▸ **POKAZANE POZYCJE**:
--*--

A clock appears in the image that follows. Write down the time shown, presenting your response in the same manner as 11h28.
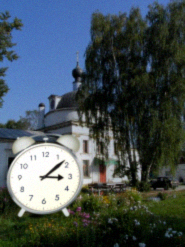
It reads 3h08
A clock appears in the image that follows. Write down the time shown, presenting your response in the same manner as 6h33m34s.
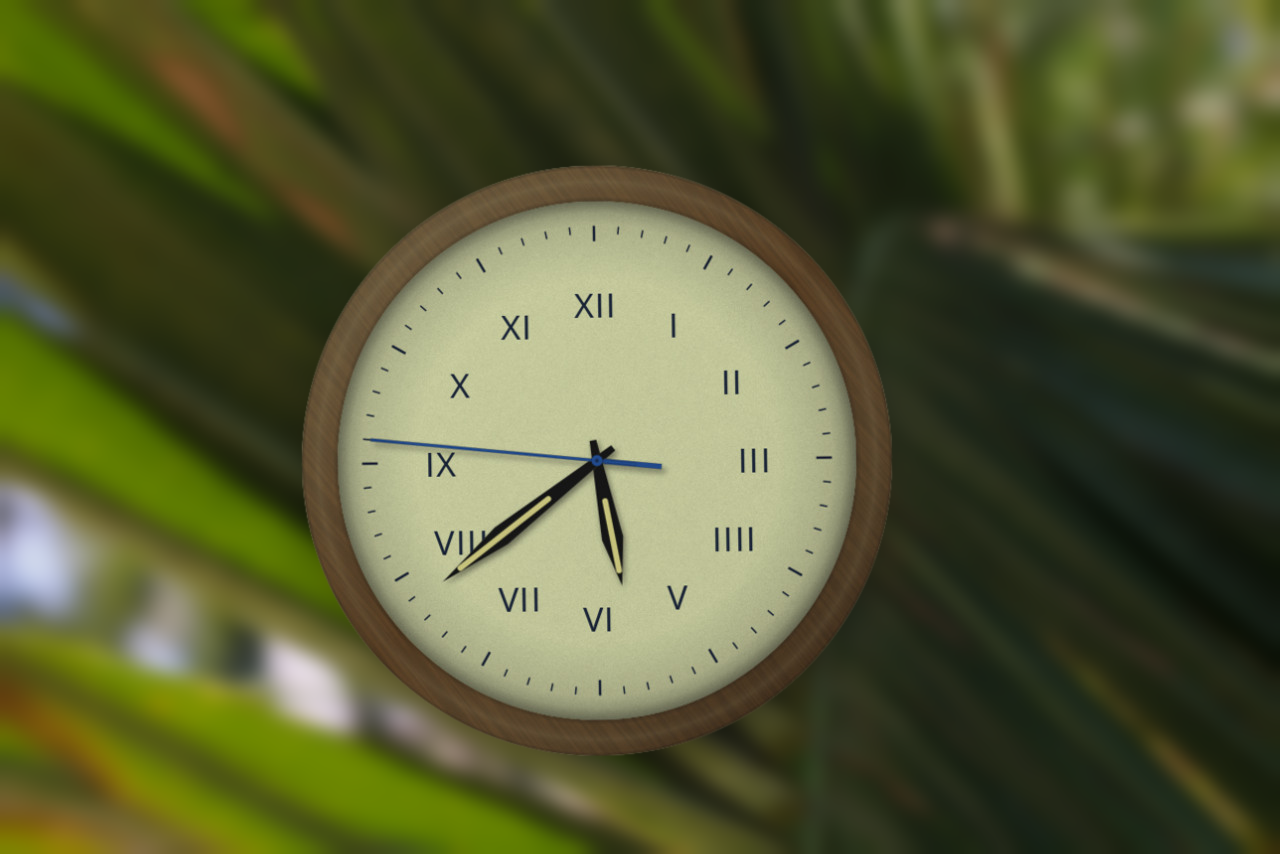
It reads 5h38m46s
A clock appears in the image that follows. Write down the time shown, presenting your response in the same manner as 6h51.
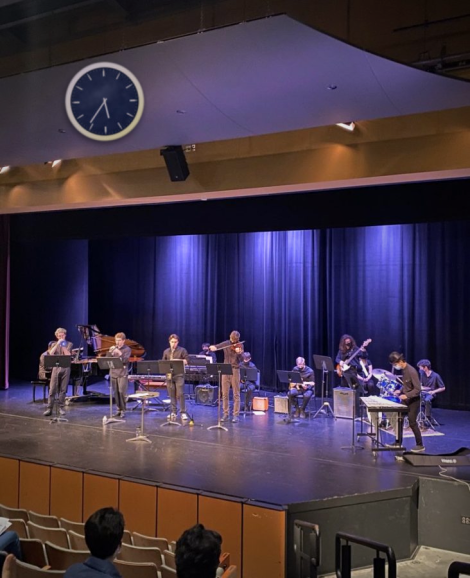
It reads 5h36
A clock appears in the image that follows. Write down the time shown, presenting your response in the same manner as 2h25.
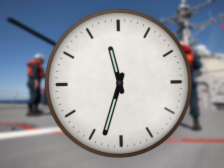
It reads 11h33
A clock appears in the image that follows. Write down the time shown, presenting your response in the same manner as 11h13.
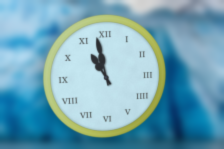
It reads 10h58
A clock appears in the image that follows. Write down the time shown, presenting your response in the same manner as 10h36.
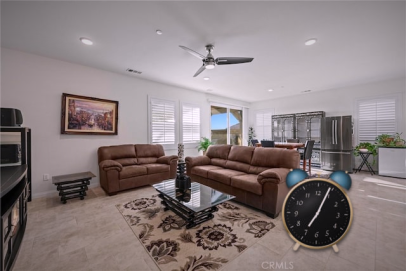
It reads 7h04
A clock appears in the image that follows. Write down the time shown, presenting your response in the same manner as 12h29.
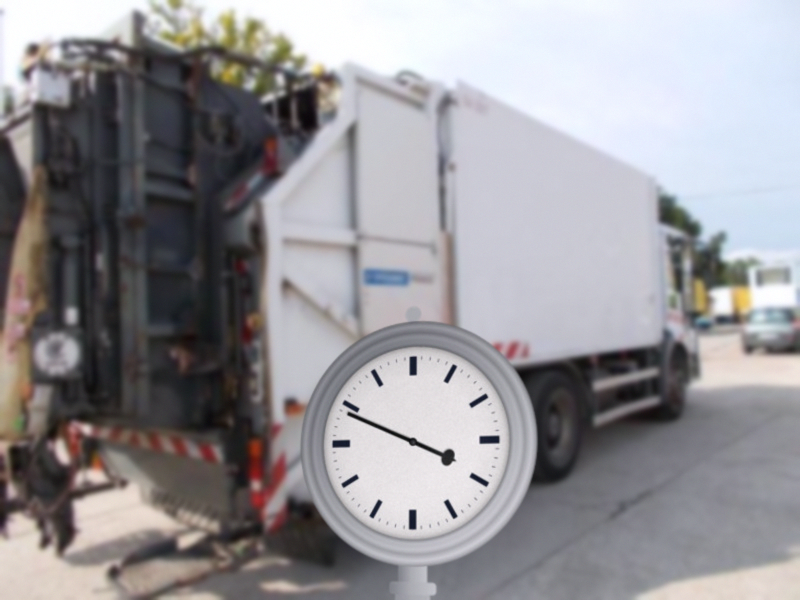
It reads 3h49
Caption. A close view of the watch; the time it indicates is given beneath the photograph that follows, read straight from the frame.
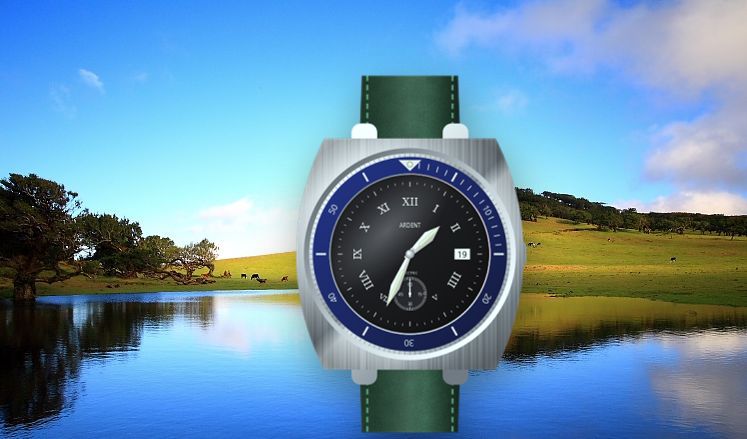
1:34
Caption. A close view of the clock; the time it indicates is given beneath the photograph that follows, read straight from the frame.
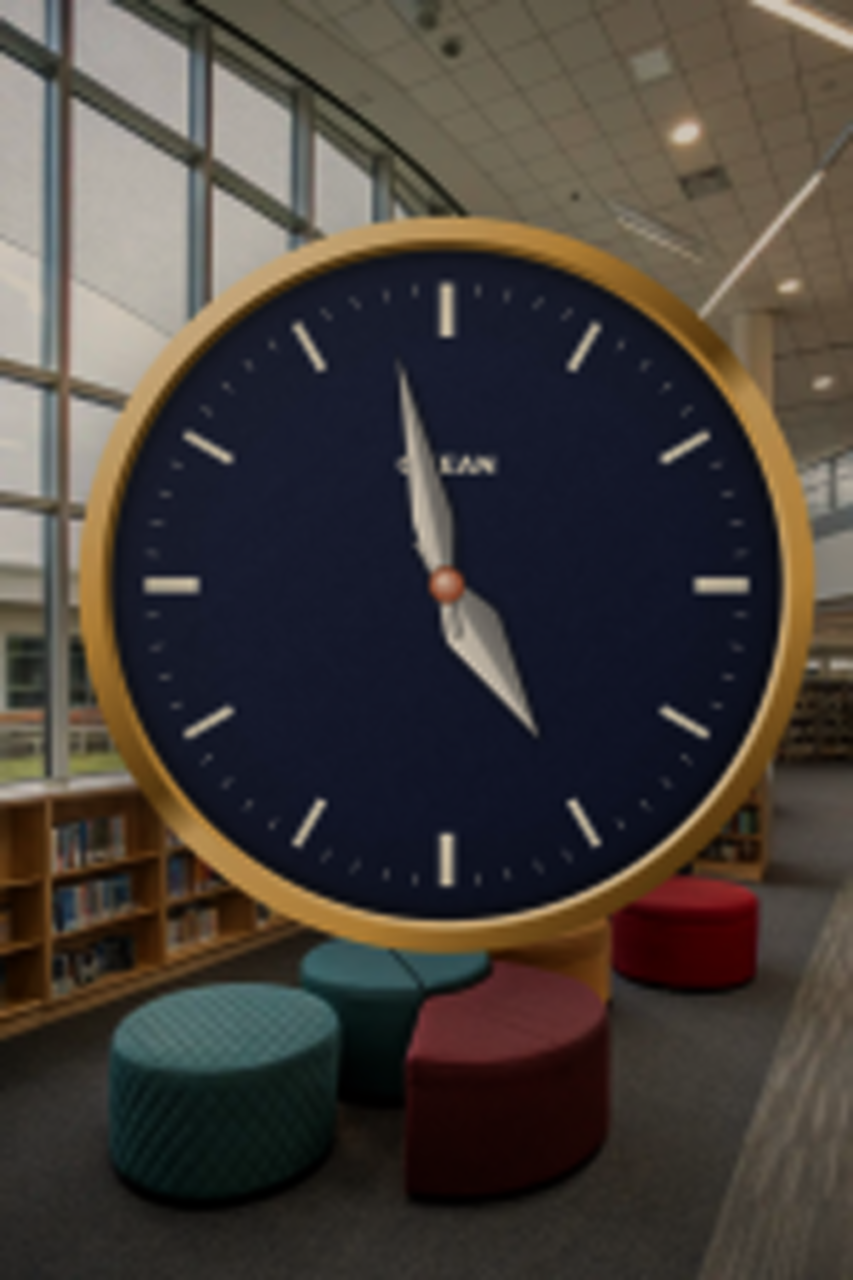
4:58
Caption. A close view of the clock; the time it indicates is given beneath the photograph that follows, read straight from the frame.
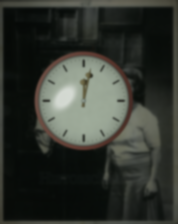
12:02
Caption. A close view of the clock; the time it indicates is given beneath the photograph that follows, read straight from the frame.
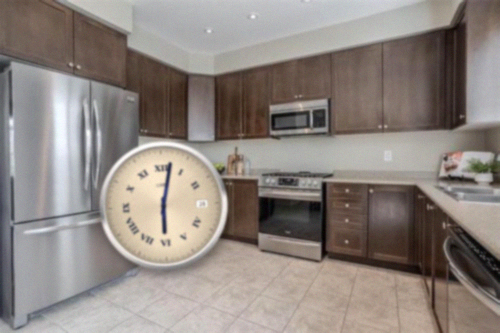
6:02
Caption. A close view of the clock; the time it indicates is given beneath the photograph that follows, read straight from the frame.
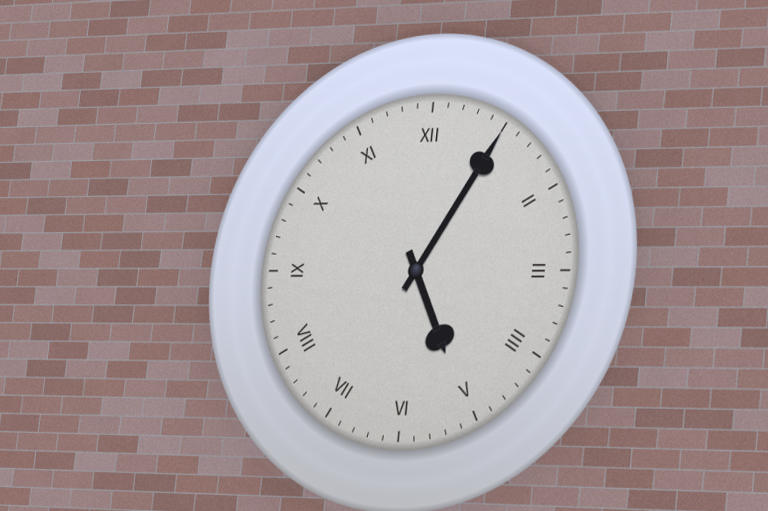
5:05
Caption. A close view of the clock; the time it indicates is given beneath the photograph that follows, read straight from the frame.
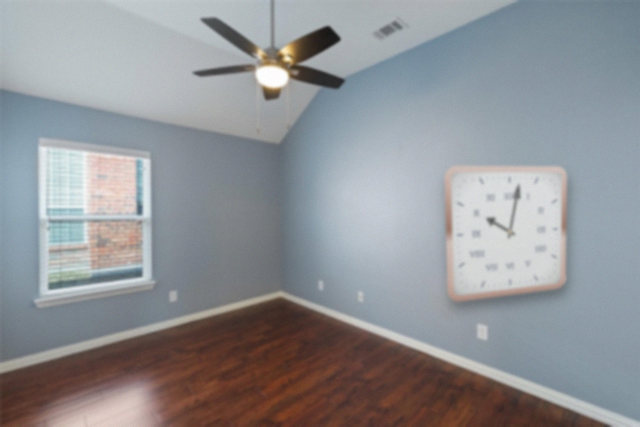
10:02
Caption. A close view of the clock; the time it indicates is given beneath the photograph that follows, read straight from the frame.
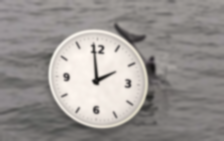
1:59
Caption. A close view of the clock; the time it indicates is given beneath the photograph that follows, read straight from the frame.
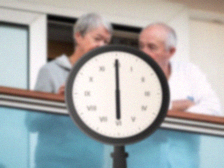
6:00
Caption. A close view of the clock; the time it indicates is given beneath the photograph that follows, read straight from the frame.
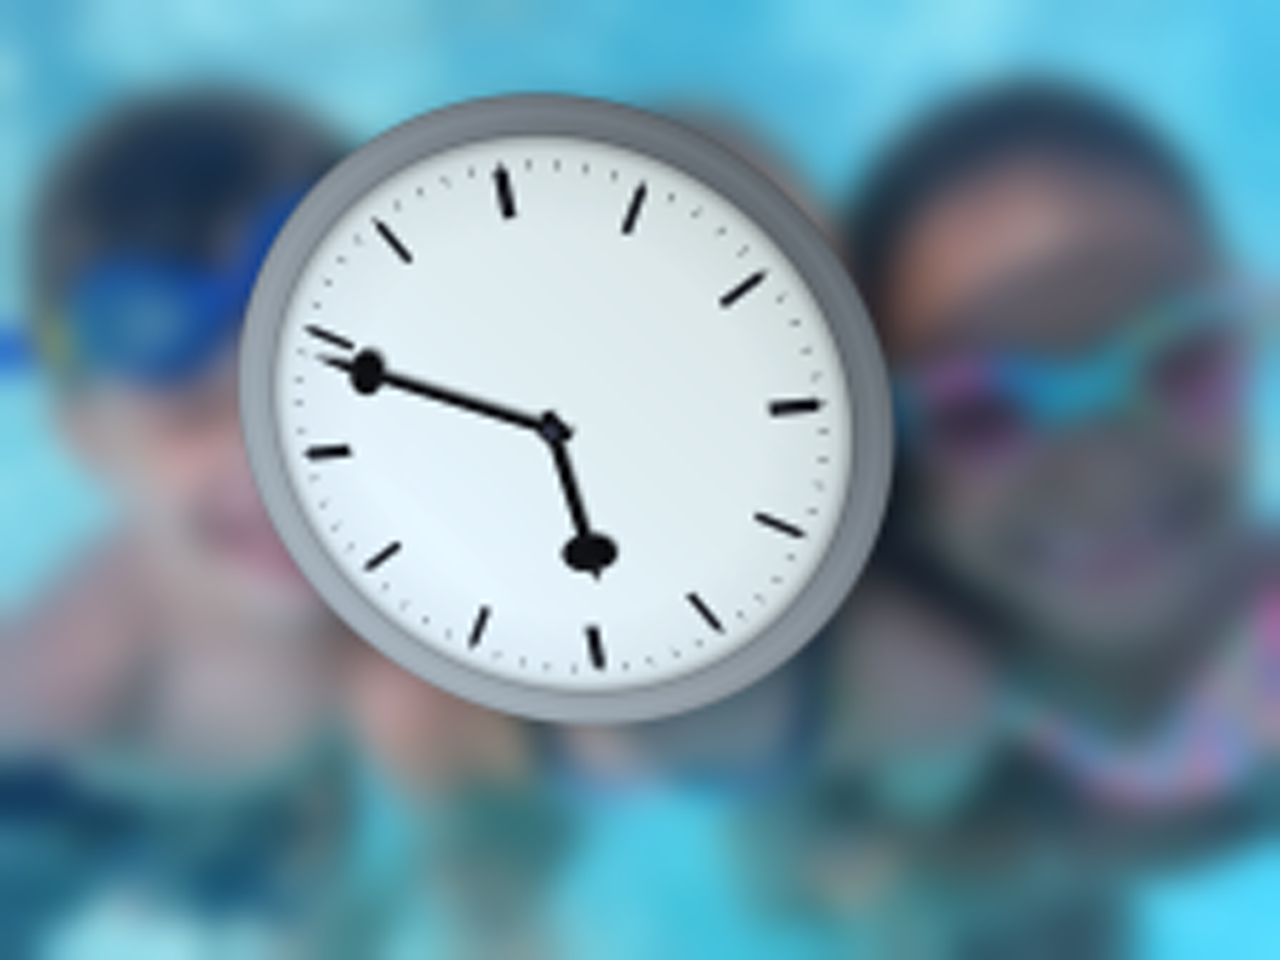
5:49
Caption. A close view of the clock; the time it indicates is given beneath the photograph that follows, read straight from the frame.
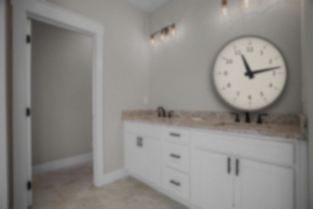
11:13
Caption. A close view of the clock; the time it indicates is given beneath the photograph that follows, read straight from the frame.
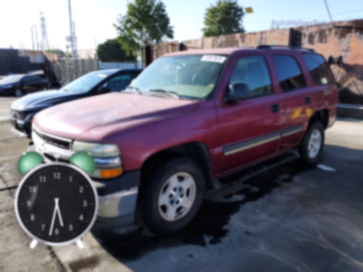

--*--

▸ **POLECENIE I WYMAGANIA**: Przepisz wszystkie pozycje powyżej, zamieniając każde „It reads” na „It shows” i nie zmieniając niczego innego. Obrazy pomiń w odpowiedzi.

▸ **WYKONANE ZADANIE**:
A clock appears in the image that follows. Write down the time shown, presenting your response in the same manner as 11h28.
It shows 3h08
A clock appears in the image that follows. Write down the time shown, presenting your response in the same manner as 6h33m34s.
It shows 5h38m46s
A clock appears in the image that follows. Write down the time shown, presenting your response in the same manner as 6h51.
It shows 5h36
A clock appears in the image that follows. Write down the time shown, presenting your response in the same manner as 2h25.
It shows 11h33
A clock appears in the image that follows. Write down the time shown, presenting your response in the same manner as 11h13.
It shows 10h58
A clock appears in the image that follows. Write down the time shown, presenting your response in the same manner as 10h36.
It shows 7h04
A clock appears in the image that follows. Write down the time shown, presenting your response in the same manner as 12h29.
It shows 3h49
Caption. A close view of the watch; the time it indicates is given beneath the photograph that follows, read straight from the frame.
1:34
Caption. A close view of the clock; the time it indicates is given beneath the photograph that follows, read straight from the frame.
4:58
Caption. A close view of the clock; the time it indicates is given beneath the photograph that follows, read straight from the frame.
12:02
Caption. A close view of the clock; the time it indicates is given beneath the photograph that follows, read straight from the frame.
6:02
Caption. A close view of the clock; the time it indicates is given beneath the photograph that follows, read straight from the frame.
5:05
Caption. A close view of the clock; the time it indicates is given beneath the photograph that follows, read straight from the frame.
10:02
Caption. A close view of the clock; the time it indicates is given beneath the photograph that follows, read straight from the frame.
1:59
Caption. A close view of the clock; the time it indicates is given beneath the photograph that follows, read straight from the frame.
6:00
Caption. A close view of the clock; the time it indicates is given beneath the photograph that follows, read straight from the frame.
5:49
Caption. A close view of the clock; the time it indicates is given beneath the photograph that follows, read straight from the frame.
11:13
Caption. A close view of the clock; the time it indicates is given beneath the photograph that follows, read straight from the frame.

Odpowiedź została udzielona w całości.